Worldwide, more than forty percent of amphibian species are considered endangered, and Dr Marissa Parrott of Zoos Victoria told IFLScience that’s probably an underestimate, as the ones we haven’t studied are more likely to be in trouble. Rather than feeling helpless however, Parrott has just collected and frozen sperm that will preserve the genetic diversity that three of Australia’s critically endangered frog species need to survive.
For decades a few scientists, and many more people without qualifications, have proposed saving endangered species by storing their DNA in a sort of frozen ark. A much larger group of scientists have pointed out why the idea is unlikely to work: once a species is gone there are immense obstacles to bringing it back.
However, that doesn’t mean there’s no role for deep freezing in biological preservation. One of the keys to keeping species alive is maintaining genetic diversity, which provides adaptability in the face of threats like climate change and novel diseases. When populations get small enough, they often lack the diversity they need to recover.
To address this problem, Dr Aimee Silla of the University of Wollongong has developed protocols to freeze frog sperm to -196°C (-321°F) and rewarm it while keeping it viable, a process that only works if done at just the right speed.
"The ultimate aim is to have sustainable populations back in the wild," Silla said in a statement emailed to IFLScience. "If we can use these technologies to improve the genetic management of populations, and to improve the number, health and viability of offspring that we are producing in captivity and that we are releasing in the wild, then that is our best opportunity to save these species from extinction."

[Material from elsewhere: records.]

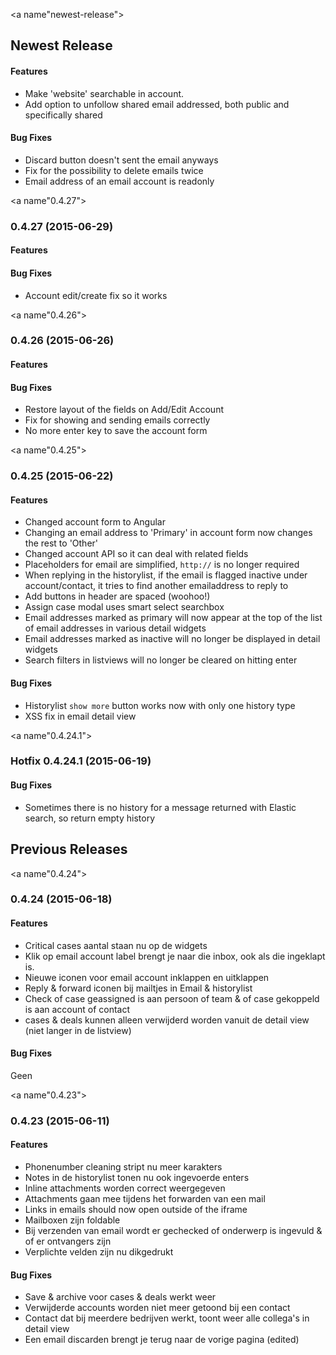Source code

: <a name"newest-release"></a>
## Newest Release
#### Features
* Make 'website' searchable in account.
* Add option to unfollow shared email addressed, both public and specifically shared

#### Bug Fixes
* Discard button doesn't sent the email anyways
* Fix for the possibility to delete emails twice
* Email address of an email account is readonly

<a name"0.4.27"></a>
### 0.4.27 (2015-06-29)
#### Features

#### Bug Fixes
* Account edit/create fix so it works

<a name"0.4.26"></a>
### 0.4.26 (2015-06-26)
#### Features


#### Bug Fixes
* Restore layout of the fields on Add/Edit Account
* Fix for showing and sending emails correctly
* No more enter key to save the account form


<a name"0.4.25"></a>
### 0.4.25 (2015-06-22)

#### Features

* Changed account form to Angular
* Changing an email address to 'Primary' in account form now changes the rest to 'Other'
* Changed account API so it can deal with related fields
* Placeholders for email are simplified, `http://` is no longer required
* When replying in the historylist, if the email is flagged inactive under account/contact, it tries to find another emailaddress to reply to
* Add buttons in header are spaced (woohoo!)
* Assign case modal uses smart select searchbox
* Email addresses marked as primary will now appear at the top of the list of email addresses in various detail widgets
* Email addresses marked as inactive will no longer be displayed in detail widgets
* Search filters in listviews will no longer be cleared on hitting enter

#### Bug Fixes

* Historylist `show more` button works now with only one history type
* XSS fix in email detail view

<a name"0.4.24.1"></a>
### Hotfix 0.4.24.1 (2015-06-19)

#### Bug Fixes

* Sometimes there is no history for a message returned with Elastic search, so return empty history

## Previous Releases

<a name"0.4.24"></a>
### 0.4.24 (2015-06-18)

#### Features

* Critical cases aantal staan nu op de widgets
* Klik op email account label brengt je naar die inbox, ook als die ingeklapt is.
* Nieuwe iconen voor email account inklappen en uitklappen
* Reply & forward iconen bij mailtjes in Email & historylist
* Check of case geassigned is aan persoon of team & of case gekoppeld is aan account of contact
* cases & deals kunnen alleen verwijderd worden vanuit de detail view (niet langer in de listview)

#### Bug Fixes

Geen

<a name"0.4.23"></a>
### 0.4.23 (2015-06-11)

#### Features

* Phonenumber cleaning stript nu meer karakters
* Notes in de historylist tonen nu ook ingevoerde enters
* Inline attachments worden correct weergegeven
* Attachments gaan mee tijdens het forwarden van een mail
* Links in emails should now open outside of the iframe
* Mailboxen zijn foldable
* Bij verzenden van email wordt er gechecked of onderwerp is ingevuld & of er ontvangers zijn
* Verplichte velden zijn nu dikgedrukt

#### Bug Fixes

* Save & archive voor cases & deals werkt weer
* Verwijderde accounts worden niet meer getoond bij een contact
* Contact dat bij meerdere bedrijven werkt, toont weer alle collega's in detail view
* Een email discarden brengt je terug naar de vorige pagina (edited)
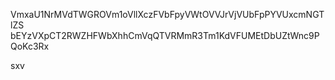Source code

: VmxaU1NrMVdTWGROVm1oVllXczFVbFpyVWtOVVJrVjVUbFpPYVUxcmNGTlZS
bEYzVXpCT2RWZHFWbXhhCmVqQTVRMmR3Tm1KdVFUMEtDbUZtWnc9PQoKc3Rx

sxv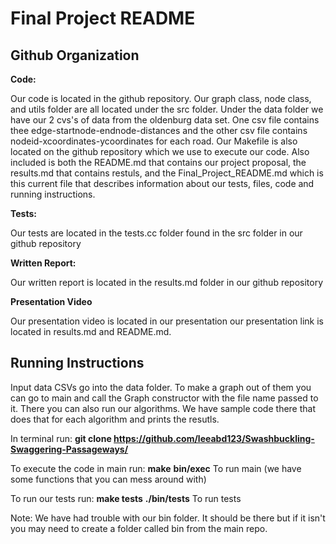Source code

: # Final Project README

## Github Organization ##


**Code:** 

Our code is located in the github repository. Our graph class, node class, and utils folder are all located under the src folder. Under the data folder we have our 2 cvs's of data from the oldenburg data set. One csv file contains thee edge-startnode-endnode-distances and the other csv file contains nodeid-xcoordinates-ycoordinates for each road. Our Makefile is also located on the github repository which we use to execute our code. Also included is both the README.md that contains our project proposal, the results.md that contains restuls, and the Final_Project_README.md which is this current file that describes information about our tests, files, code and running instructions. 

**Tests:**

Our tests are located in the tests.cc folder found in the src folder in our github repository

**Written Report:** 

Our written report is located in the results.md folder in our github repository

**Presentation Video**

Our presentation video is located in our presentation our presentation link is located in results.md and README.md. 

## Running Instructions ##

Input data CSVs go into the data folder.
To make a graph out of them you can go to main and call the Graph constructor with the file name passed to it. There you can also run our algorithms. We have sample code there that does that for each algorithm and prints the resutls.


In terminal run:
**git clone https://github.com/leeabd123/Swashbuckling-Swaggering-Passageways/**

To execute the code in main run:
**make**
**bin/exec** To run main (we have some functions that you can mess around with)

To run our tests run:
**make tests**
**./bin/tests** To run tests 

Note: We have had trouble with our bin folder. It should be there but if it isn't you may need to create a folder called bin from the main repo.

Parrott has been applying Silla’s process to Australia’s rarest amphibian, the Baw Baw frog, as well as the critically endangered Spotted Tree Frog and the Stuttering Barred Frog, which almost counts as privileged by amphibian standards, being merely endangered.
Freezing sperm requires collecting it first. Fortunately, Parrott told IFLScience, that’s not particularly hard for frogs, who apparently don’t guard their jizz all that jealously. “We just give them a hormone injection and they let out their sperm in their urine, which we call spermic urine,” she told IFLScience. “Every two hours we use a tiny glass catheter to collect it. They’re delightful animals to work with.”
The sperm is separated from the urine and analyzed for quality and quantity before storing in a biosecure facility. Decades after the donor frog has died its sperm will still be able to a-wooing go.
Since frogs’ eggs are fertilized externally, when the time comes to apply the sperm it will be a much easier process than for a mammal or bird. So long as programs – such as the one run by Zoos Victoria to preserve seven frog species, these three included – can keep some females alive and laying, the sperm will be able to increase biological diversity. This in turn will maximize the prospect that some of the tadpoles will be suited to the circumstances a changing world will throw at them, allowing them to keep playing their essential ecosystem role in insect control.
Parrott told IFLScience the main threats to frogs in general are climate change, habitat destruction, and the chytrid fungus. However, in the case of the Spotted Tree Frog, there are additional hazards in introduced fish species and pollution from bushfires washing into the streams in which they live.
Sadly the work comes too late for another Australian amphibian, the mountain mist frog, which has just been declared extinct.